How to Choose a Commercial Property Asset Type for First-Time Investors



As a new or first-time investor in commercial property, selecting a specific asset class to invest in can feel overwhelming

You know that it makes good sense to diversify a portfolio, but where do you start one?

Commercial property types can be broadly categorised into three main groups: retail, offices, and industrial.

Breaking down the decision into its simplest components and assessing the options from an educated vantage point is the key to getting started.

Be Prepared to Do Your Research

There are a number of factors to consider before you decide which property type will be the best one for your purposes.

There is no right or wrong answer, and each of the three categories has its own risks and rewards.
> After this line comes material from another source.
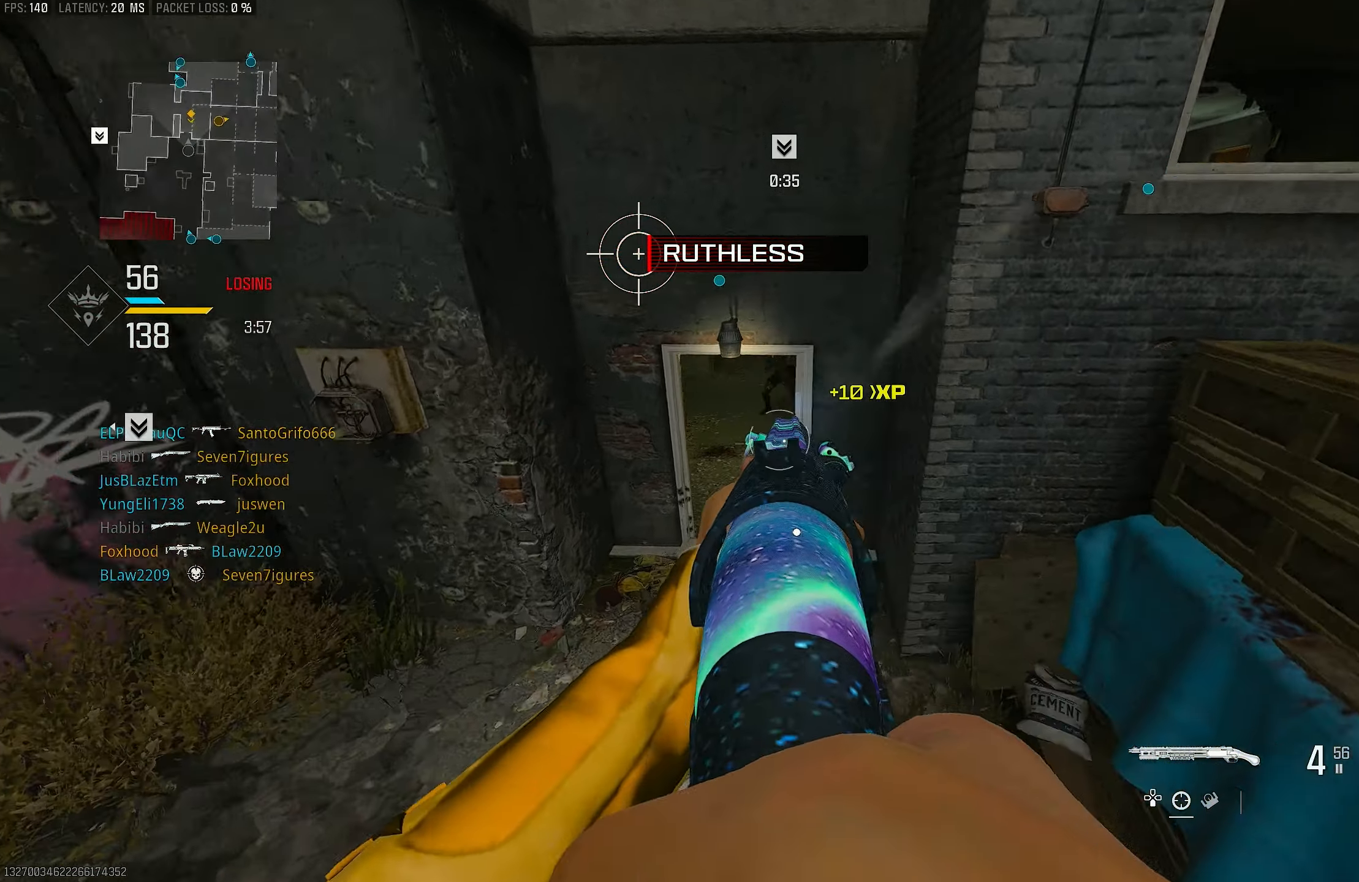
{"buttons": ["L1"], "left_stick": "left", "right_stick": "right", "events": [[50, "left_stick", "left"], [83, "L1", "up"], [150, "left_stick", "up-left"], [217, "right_stick", "down-right"], [250, "CROSS", "down"], [350, "CROSS", "up"], [350, "L1", "down"], [350, "left_stick", "left"], [350, "right_stick", "center"], [450, "right_stick", "right"]]}
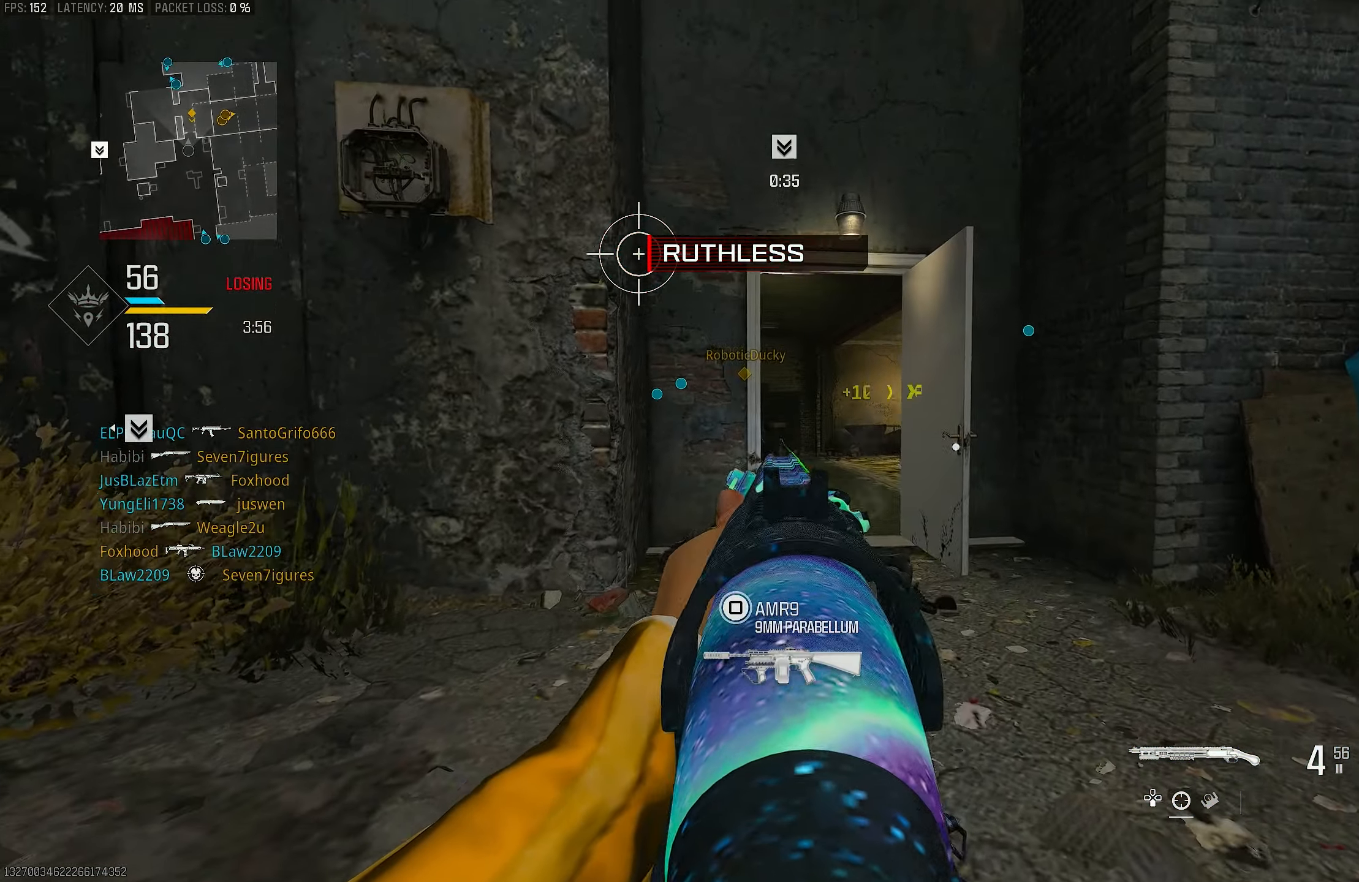
{"buttons": ["L1"], "left_stick": "up-left", "right_stick": "up", "events": [[183, "right_stick", "up-right"], [283, "left_stick", "up-left"], [383, "right_stick", "up"]]}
For a first-time investor it’s wise to examine all three categories, considering what you want to put into the investment and which class will ultimately suit your needs best.

Talk to Your Contacts

As a starting point, it’s helpful to consider which of the three commercial asset classes you are most familiar with.

This will go a long way towards boosting your confidence if you are a first-time investor, giving you a sense of assurance in the investment journey you’re about to embark on.

Talk to family, friends, and acquaintances. They could be of value to you, providing you with useful insights into the running and mechanics of their respective asset class.

Your Objectives

Establish what your goals are in making a commercial property investment.

With higher barriers to entry and the reduced number of buyers and sellers in comparison to the residential market, commercial property investment is better suited to a longer-term commitment.


Consider the length of time you are planning to maintain your investment for.

Generally, five years or less is considered short-term, whereas any length of time over five years is longer term.

If you’re able to invest in a fixer-upper, or in a new development in an up-and-coming commercial neighbourhood, you stand to make a good deal of profit in the short term by purchasing a property at a reduced price, revamping it, and flipping the property for a healthy profit.

This however, takes a good deal of capital and the banks are unlikely to finance commercial property purchases up to 100%.


Put thought into the amount of risk you are willing to carry, and for what length of time. Consider the risks that each property type carries.

As with any investment, your exit-strategy should be clear to you. However, shifting or off-loading property in the commercial market is more difficult than the residential market.


Your finances will play a key role in your investment capacity, and in your final investment decision.

Commercial properties are far more expensive than residential properties, and the banks are unlikely to finance a commercial bond application 100%.

It would also be wise to estimate the anticipated cash-flow from your commercial property very conservatively for the first few years.

Tenants leasing your commercial property may request the space be refurbished, and running costs include maintenance, and the recovery of rates, levies, and utilities.

Commercial investments are not liquid, and you should manage your finances to ensure you don’t find yourself having to offload an investment before realising its anticipated profits.

It’s all about Location

Take a good look at the asset you are considering and then at the area it is situated in. Is it adequately suited to the area and its character?

Find out about the area. Ask around to find out whether there has been an increase in industrial businesses moving into the area, or an increased uptake of office space.

Check whether there have been any large retail developments which have recently come onto the market.

Find out about any developments which have been approved but not yet built, and how this could work for or against your investment.

It would be useful to analyse similar competitive commercial properties in your chosen location, to see whether these factors might inhibit or improve your prospective asset’s performance.

Consider your Key Requirements

It is necessary for a profitable commercial property to satisfy all of the key requirements of the respective investment type. Ultimately specific to the asset type, these requirements may include:

Onsite parking

  • Proximity to public transport
  • Passing foot traffic
  • Freedom for higher noise levels
  • Large space for industrial or warehousing work

Whatever your final choice may be, it must suit the requirements for a particular property type, be in the right location to have a viable chance to become a worthwhile investment.